Certainly not. There's no "edict" beyond staying consistent with onscreen Trek. The internovel continuity was the choice of the editors and authors. We do it because it's fun and creatively useful. But those of us who have stories to tell that are incompatible with the novel continuity have also been free to do so. In addition to the Shatner novels (the latest of which contradicted previous ones) and
Crucible, there was the recent
The Children of Kings, which was implicitly an alternate-timeline tale of sorts that didn't quite fit in either the canonical or new-movie continuity; and there was
Troublesome Minds, which doesn't conflict with the main novel continuity but doesn't reference it either.
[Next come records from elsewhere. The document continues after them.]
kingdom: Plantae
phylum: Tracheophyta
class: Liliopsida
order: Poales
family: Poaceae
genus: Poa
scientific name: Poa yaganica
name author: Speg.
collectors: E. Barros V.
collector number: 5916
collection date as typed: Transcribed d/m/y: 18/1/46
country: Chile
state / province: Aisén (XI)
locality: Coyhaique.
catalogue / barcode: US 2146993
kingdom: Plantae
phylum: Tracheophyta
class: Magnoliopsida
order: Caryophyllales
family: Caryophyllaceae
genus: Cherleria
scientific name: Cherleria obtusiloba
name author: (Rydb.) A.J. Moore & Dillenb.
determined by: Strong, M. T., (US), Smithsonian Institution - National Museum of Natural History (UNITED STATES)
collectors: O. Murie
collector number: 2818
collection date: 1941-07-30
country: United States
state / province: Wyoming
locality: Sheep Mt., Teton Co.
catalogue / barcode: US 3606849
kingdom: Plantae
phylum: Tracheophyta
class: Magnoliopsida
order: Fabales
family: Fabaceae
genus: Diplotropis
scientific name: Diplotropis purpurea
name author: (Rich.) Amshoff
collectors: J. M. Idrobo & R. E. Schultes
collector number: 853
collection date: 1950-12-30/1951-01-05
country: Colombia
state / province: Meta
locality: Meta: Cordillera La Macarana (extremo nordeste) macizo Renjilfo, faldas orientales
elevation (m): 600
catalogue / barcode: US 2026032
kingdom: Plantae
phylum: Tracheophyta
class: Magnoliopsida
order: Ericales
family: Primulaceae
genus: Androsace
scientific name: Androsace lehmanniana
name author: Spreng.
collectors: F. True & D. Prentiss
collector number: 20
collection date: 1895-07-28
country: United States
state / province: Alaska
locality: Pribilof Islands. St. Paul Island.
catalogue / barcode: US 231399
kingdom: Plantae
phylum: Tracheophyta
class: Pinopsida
Margaret Clark wasn't around as sole editor long enough to say for sure, but I had the impression that she was trying to move away from the continuity-heavy approach to the books and go back to a stronger emphasis on standalones, or at least achieve more of a balance between the two approaches. So it's a matter of the editors' preference, not some corporate dictate.
For example, is the Typhon Pact something that ALL Trek authors must acknowledge and are constrained by? Is it "book canon" that Riker and Troy are on the Titan, Ezri on the Destiny, etc and anyone wanting to use those characters must use them in that context?
Well, it's
film canon that Riker and Troi are on
Titan, so the books wouldn't be able to ignore that, though there'd be nothing in theory to prevent a book that postulated a different interpretation of the starship
Titan or its crew or that claimed Riker and Troi had moved on to another assignment after the film. The Shatnerverse novels used the books'
Titan crew but offered an incompatible version of that ship's service record.
But there's no such thing as "book canon." There is the main novel continuity that's emerged over the past decade, and naturally any book set in that continuity will be as consistent as it can with the rest (although occasional inconsistencies do occur despite everyone's best intentions). However, not every book has to be set in that continuity.